# INSTRUCTIONS TO FOLLOW
Find the line that contains "### 1. Environment Configuration" in the entries below. Output it and each later line exactly, and nothing else.

# DATASET EXTRACT

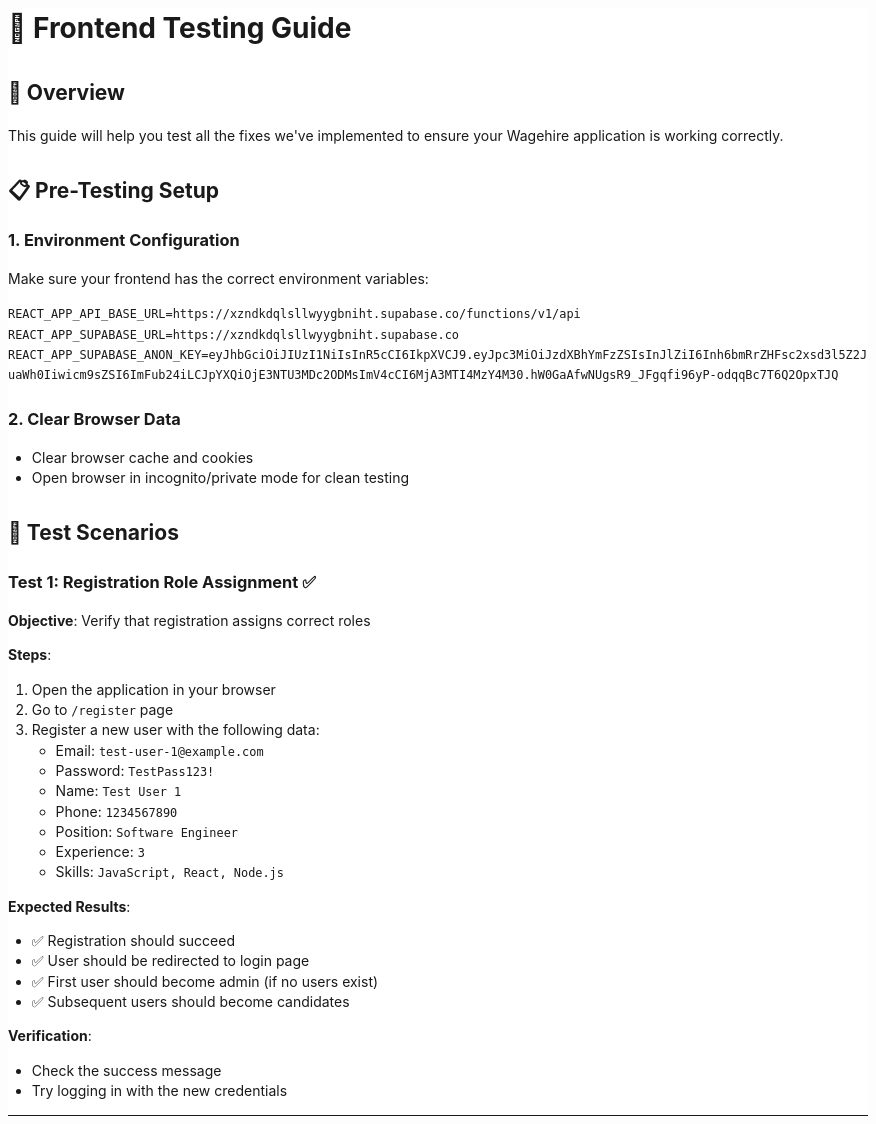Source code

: # 🧪 Frontend Testing Guide

## 🎯 Overview
This guide will help you test all the fixes we've implemented to ensure your Wagehire application is working correctly.

## 📋 Pre-Testing Setup

### 1. Environment Configuration
Make sure your frontend has the correct environment variables:

```env
REACT_APP_API_BASE_URL=https://xzndkdqlsllwyygbniht.supabase.co/functions/v1/api
REACT_APP_SUPABASE_URL=https://xzndkdqlsllwyygbniht.supabase.co
REACT_APP_SUPABASE_ANON_KEY=eyJhbGciOiJIUzI1NiIsInR5cCI6IkpXVCJ9.eyJpc3MiOiJzdXBhYmFzZSIsInJlZiI6Inh6bmRrZHFsc2xsd3l5Z2JuaWh0Iiwicm9sZSI6ImFub24iLCJpYXQiOjE3NTU3MDc2ODMsImV4cCI6MjA3MTI4MzY4M30.hW0GaAfwNUgsR9_JFgqfi96yP-odqqBc7T6Q2OpxTJQ
```

### 2. Clear Browser Data
- Clear browser cache and cookies
- Open browser in incognito/private mode for clean testing

## 🧪 Test Scenarios

### **Test 1: Registration Role Assignment** ✅

**Objective**: Verify that registration assigns correct roles

**Steps**:
1. Open the application in your browser
2. Go to `/register` page
3. Register a new user with the following data:
   - Email: `test-user-1@example.com`
   - Password: `TestPass123!`
   - Name: `Test User 1`
   - Phone: `1234567890`
   - Position: `Software Engineer`
   - Experience: `3`
   - Skills: `JavaScript, React, Node.js`

**Expected Results**:
- ✅ Registration should succeed
- ✅ User should be redirected to login page
- ✅ First user should become admin (if no users exist)
- ✅ Subsequent users should become candidates

**Verification**:
- Check the success message
- Try logging in with the new credentials

---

# FINISHED TASK
### 1. Environment Configuration
Make sure your frontend has the correct environment variables:

```env
REACT_APP_API_BASE_URL=https://xzndkdqlsllwyygbniht.supabase.co/functions/v1/api
REACT_APP_SUPABASE_URL=https://xzndkdqlsllwyygbniht.supabase.co
REACT_APP_SUPABASE_ANON_KEY=eyJhbGciOiJIUzI1NiIsInR5cCI6IkpXVCJ9.eyJpc3MiOiJzdXBhYmFzZSIsInJlZiI6Inh6bmRrZHFsc2xsd3l5Z2JuaWh0Iiwicm9sZSI6ImFub24iLCJpYXQiOjE3NTU3MDc2ODMsImV4cCI6MjA3MTI4MzY4M30.hW0GaAfwNUgsR9_JFgqfi96yP-odqqBc7T6Q2OpxTJQ
```

### 2. Clear Browser Data
- Clear browser cache and cookies
- Open browser in incognito/private mode for clean testing

## 🧪 Test Scenarios

### **Test 1: Registration Role Assignment** ✅

**Objective**: Verify that registration assigns correct roles

**Steps**:
1. Open the application in your browser
2. Go to `/register` page
3. Register a new user with the following data:
   - Email: `test-user-1@example.com`
   - Password: `TestPass123!`
   - Name: `Test User 1`
   - Phone: `1234567890`
   - Position: `Software Engineer`
   - Experience: `3`
   - Skills: `JavaScript, React, Node.js`

**Expected Results**:
- ✅ Registration should succeed
- ✅ User should be redirected to login page
- ✅ First user should become admin (if no users exist)
- ✅ Subsequent users should become candidates

**Verification**:
- Check the success message
- Try logging in with the new credentials

---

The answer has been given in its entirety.